**Set exercise:** Copy out every line of these entries again, swapping "collectors" for "gatherers" wherever it appears and changing nothing else.

**Record set:**
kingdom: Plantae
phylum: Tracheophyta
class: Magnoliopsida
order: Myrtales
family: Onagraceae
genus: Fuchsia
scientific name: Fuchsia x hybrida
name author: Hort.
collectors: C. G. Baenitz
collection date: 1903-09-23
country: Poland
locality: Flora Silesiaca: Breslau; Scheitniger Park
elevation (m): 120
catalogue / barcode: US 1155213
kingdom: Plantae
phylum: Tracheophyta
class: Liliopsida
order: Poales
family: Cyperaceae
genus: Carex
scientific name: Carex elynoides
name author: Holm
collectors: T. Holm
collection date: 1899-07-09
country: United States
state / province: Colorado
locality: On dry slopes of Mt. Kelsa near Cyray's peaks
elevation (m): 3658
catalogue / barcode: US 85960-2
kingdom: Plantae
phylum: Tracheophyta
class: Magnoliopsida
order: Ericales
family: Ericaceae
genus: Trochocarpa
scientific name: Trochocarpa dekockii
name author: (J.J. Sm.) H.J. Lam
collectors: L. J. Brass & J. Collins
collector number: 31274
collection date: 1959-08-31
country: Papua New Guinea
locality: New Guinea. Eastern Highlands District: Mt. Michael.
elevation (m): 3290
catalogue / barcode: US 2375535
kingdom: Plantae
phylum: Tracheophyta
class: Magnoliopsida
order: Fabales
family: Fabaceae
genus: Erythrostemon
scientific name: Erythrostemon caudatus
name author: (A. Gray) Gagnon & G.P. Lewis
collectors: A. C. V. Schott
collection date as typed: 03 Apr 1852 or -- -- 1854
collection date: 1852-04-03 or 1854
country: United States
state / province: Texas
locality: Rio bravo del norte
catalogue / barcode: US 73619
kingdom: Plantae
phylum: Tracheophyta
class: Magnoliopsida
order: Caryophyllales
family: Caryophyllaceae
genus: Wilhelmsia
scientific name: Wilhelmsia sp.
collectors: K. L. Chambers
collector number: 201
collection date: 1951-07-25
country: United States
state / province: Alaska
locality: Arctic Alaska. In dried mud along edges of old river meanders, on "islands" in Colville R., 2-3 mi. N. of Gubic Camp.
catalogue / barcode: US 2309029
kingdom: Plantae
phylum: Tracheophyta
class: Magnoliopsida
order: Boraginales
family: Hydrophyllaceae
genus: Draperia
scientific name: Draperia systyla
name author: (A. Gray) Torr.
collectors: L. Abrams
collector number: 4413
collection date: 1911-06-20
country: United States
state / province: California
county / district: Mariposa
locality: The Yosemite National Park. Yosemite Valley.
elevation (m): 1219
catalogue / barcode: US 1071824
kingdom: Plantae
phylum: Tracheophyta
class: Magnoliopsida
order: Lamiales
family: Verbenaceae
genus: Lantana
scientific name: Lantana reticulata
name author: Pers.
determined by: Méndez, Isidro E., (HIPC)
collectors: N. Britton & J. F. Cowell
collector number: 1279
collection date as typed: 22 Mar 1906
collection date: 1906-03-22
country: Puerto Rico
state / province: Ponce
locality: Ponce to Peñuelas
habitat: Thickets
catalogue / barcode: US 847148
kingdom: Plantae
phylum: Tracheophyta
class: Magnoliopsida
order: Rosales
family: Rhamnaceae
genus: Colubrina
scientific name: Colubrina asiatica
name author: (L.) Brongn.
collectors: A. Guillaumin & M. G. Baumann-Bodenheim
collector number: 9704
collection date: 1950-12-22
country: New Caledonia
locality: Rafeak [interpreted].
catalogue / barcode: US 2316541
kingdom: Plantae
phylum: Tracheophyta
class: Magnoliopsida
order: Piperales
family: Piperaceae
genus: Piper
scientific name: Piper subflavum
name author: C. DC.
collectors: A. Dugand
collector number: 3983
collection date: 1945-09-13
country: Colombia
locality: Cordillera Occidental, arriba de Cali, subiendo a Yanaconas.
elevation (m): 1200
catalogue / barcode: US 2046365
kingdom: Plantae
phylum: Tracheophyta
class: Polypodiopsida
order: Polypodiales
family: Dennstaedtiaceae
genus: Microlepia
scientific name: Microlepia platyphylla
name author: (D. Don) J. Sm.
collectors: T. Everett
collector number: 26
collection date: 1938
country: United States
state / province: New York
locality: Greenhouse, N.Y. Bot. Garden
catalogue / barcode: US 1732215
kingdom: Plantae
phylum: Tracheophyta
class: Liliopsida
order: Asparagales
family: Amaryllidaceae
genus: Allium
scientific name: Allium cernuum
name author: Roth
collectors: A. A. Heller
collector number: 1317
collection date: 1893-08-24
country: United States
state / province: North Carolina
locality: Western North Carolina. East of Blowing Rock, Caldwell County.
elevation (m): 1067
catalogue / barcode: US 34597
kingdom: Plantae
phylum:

**Answer below:**
kingdom: Plantae
phylum: Tracheophyta
class: Magnoliopsida
order: Myrtales
family: Onagraceae
genus: Fuchsia
scientific name: Fuchsia x hybrida
name author: Hort.
gatherers: C. G. Baenitz
collection date: 1903-09-23
country: Poland
locality: Flora Silesiaca: Breslau; Scheitniger Park
elevation (m): 120
catalogue / barcode: US 1155213
kingdom: Plantae
phylum: Tracheophyta
class: Liliopsida
order: Poales
family: Cyperaceae
genus: Carex
scientific name: Carex elynoides
name author: Holm
gatherers: T. Holm
collection date: 1899-07-09
country: United States
state / province: Colorado
locality: On dry slopes of Mt. Kelsa near Cyray's peaks
elevation (m): 3658
catalogue / barcode: US 85960-2
kingdom: Plantae
phylum: Tracheophyta
class: Magnoliopsida
order: Ericales
family: Ericaceae
genus: Trochocarpa
scientific name: Trochocarpa dekockii
name author: (J.J. Sm.) H.J. Lam
gatherers: L. J. Brass & J. Collins
collector number: 31274
collection date: 1959-08-31
country: Papua New Guinea
locality: New Guinea. Eastern Highlands District: Mt. Michael.
elevation (m): 3290
catalogue / barcode: US 2375535
kingdom: Plantae
phylum: Tracheophyta
class: Magnoliopsida
order: Fabales
family: Fabaceae
genus: Erythrostemon
scientific name: Erythrostemon caudatus
name author: (A. Gray) Gagnon & G.P. Lewis
gatherers: A. C. V. Schott
collection date as typed: 03 Apr 1852 or -- -- 1854
collection date: 1852-04-03 or 1854
country: United States
state / province: Texas
locality: Rio bravo del norte
catalogue / barcode: US 73619
kingdom: Plantae
phylum: Tracheophyta
class: Magnoliopsida
order: Caryophyllales
family: Caryophyllaceae
genus: Wilhelmsia
scientific name: Wilhelmsia sp.
gatherers: K. L. Chambers
collector number: 201
collection date: 1951-07-25
country: United States
state / province: Alaska
locality: Arctic Alaska. In dried mud along edges of old river meanders, on "islands" in Colville R., 2-3 mi. N. of Gubic Camp.
catalogue / barcode: US 2309029
kingdom: Plantae
phylum: Tracheophyta
class: Magnoliopsida
order: Boraginales
family: Hydrophyllaceae
genus: Draperia
scientific name: Draperia systyla
name author: (A. Gray) Torr.
gatherers: L. Abrams
collector number: 4413
collection date: 1911-06-20
country: United States
state / province: California
county / district: Mariposa
locality: The Yosemite National Park. Yosemite Valley.
elevation (m): 1219
catalogue / barcode: US 1071824
kingdom: Plantae
phylum: Tracheophyta
class: Magnoliopsida
order: Lamiales
family: Verbenaceae
genus: Lantana
scientific name: Lantana reticulata
name author: Pers.
determined by: Méndez, Isidro E., (HIPC)
gatherers: N. Britton & J. F. Cowell
collector number: 1279
collection date as typed: 22 Mar 1906
collection date: 1906-03-22
country: Puerto Rico
state / province: Ponce
locality: Ponce to Peñuelas
habitat: Thickets
catalogue / barcode: US 847148
kingdom: Plantae
phylum: Tracheophyta
class: Magnoliopsida
order: Rosales
family: Rhamnaceae
genus: Colubrina
scientific name: Colubrina asiatica
name author: (L.) Brongn.
gatherers: A. Guillaumin & M. G. Baumann-Bodenheim
collector number: 9704
collection date: 1950-12-22
country: New Caledonia
locality: Rafeak [interpreted].
catalogue / barcode: US 2316541
kingdom: Plantae
phylum: Tracheophyta
class: Magnoliopsida
order: Piperales
family: Piperaceae
genus: Piper
scientific name: Piper subflavum
name author: C. DC.
gatherers: A. Dugand
collector number: 3983
collection date: 1945-09-13
country: Colombia
locality: Cordillera Occidental, arriba de Cali, subiendo a Yanaconas.
elevation (m): 1200
catalogue / barcode: US 2046365
kingdom: Plantae
phylum: Tracheophyta
class: Polypodiopsida
order: Polypodiales
family: Dennstaedtiaceae
genus: Microlepia
scientific name: Microlepia platyphylla
name author: (D. Don) J. Sm.
gatherers: T. Everett
collector number: 26
collection date: 1938
country: United States
state / province: New York
locality: Greenhouse, N.Y. Bot. Garden
catalogue / barcode: US 1732215
kingdom: Plantae
phylum: Tracheophyta
class: Liliopsida
order: Asparagales
family: Amaryllidaceae
genus: Allium
scientific name: Allium cernuum
name author: Roth
gatherers: A. A. Heller
collector number: 1317
collection date: 1893-08-24
country: United States
state / province: North Carolina
locality: Western North Carolina. East of Blowing Rock, Caldwell County.
elevation (m): 1067
catalogue / barcode: US 34597
kingdom: Plantae
phylum:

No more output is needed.